►

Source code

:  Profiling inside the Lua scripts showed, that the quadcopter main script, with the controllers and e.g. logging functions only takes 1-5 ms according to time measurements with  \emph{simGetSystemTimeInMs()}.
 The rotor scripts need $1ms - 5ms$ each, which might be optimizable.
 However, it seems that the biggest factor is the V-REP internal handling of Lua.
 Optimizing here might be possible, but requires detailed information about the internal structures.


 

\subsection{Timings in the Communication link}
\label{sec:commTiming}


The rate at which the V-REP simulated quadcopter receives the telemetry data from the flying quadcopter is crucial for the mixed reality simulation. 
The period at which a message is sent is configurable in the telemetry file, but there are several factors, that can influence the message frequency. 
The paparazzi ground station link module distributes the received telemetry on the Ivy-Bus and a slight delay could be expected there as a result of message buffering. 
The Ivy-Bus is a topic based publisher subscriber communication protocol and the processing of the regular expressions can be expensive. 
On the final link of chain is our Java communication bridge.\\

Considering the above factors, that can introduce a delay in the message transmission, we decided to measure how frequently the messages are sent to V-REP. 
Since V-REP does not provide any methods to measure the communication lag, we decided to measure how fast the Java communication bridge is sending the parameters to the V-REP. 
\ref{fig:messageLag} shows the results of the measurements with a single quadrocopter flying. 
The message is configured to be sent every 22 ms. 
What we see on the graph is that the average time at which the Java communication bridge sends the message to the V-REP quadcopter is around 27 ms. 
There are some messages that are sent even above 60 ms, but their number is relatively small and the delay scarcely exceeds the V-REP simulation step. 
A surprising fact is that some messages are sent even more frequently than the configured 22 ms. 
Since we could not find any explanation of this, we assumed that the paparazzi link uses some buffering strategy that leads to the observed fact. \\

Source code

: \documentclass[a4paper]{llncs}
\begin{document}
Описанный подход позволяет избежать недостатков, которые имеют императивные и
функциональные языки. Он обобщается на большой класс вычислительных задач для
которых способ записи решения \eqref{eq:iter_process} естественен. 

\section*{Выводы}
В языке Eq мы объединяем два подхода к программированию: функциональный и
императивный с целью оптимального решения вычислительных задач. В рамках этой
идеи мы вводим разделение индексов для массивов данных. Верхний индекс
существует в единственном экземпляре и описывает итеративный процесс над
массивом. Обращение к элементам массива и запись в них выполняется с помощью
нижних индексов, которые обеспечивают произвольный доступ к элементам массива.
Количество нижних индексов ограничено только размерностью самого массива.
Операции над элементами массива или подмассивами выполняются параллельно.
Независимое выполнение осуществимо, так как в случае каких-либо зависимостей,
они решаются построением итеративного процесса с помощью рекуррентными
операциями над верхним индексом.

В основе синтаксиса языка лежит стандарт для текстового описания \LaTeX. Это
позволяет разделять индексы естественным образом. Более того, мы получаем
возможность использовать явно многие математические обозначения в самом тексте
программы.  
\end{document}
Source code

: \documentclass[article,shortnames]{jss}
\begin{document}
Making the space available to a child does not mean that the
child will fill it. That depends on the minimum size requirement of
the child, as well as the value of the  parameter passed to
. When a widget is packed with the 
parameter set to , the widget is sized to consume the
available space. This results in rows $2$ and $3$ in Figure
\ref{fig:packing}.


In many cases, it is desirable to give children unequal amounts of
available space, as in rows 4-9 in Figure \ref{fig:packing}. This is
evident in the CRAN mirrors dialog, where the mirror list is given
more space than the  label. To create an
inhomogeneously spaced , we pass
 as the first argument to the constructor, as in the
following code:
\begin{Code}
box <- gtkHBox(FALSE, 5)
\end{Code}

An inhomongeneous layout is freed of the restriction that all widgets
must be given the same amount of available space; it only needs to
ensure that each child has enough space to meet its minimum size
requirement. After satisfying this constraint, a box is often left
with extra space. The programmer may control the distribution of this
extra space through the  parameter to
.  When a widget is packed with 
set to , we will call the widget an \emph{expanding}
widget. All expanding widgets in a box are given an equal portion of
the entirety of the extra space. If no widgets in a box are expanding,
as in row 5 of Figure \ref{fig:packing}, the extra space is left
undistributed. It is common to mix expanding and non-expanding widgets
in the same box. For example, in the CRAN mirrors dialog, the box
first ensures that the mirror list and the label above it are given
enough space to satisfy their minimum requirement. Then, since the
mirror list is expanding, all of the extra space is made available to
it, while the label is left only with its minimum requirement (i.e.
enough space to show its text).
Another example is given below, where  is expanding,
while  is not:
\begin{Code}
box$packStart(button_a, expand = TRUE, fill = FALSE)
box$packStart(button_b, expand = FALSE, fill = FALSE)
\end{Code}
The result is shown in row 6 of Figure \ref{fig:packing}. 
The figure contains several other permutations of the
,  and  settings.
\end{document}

◄

Based on the listing, determine the number of lines that include the string "some", and give that number without further text.

Result: 3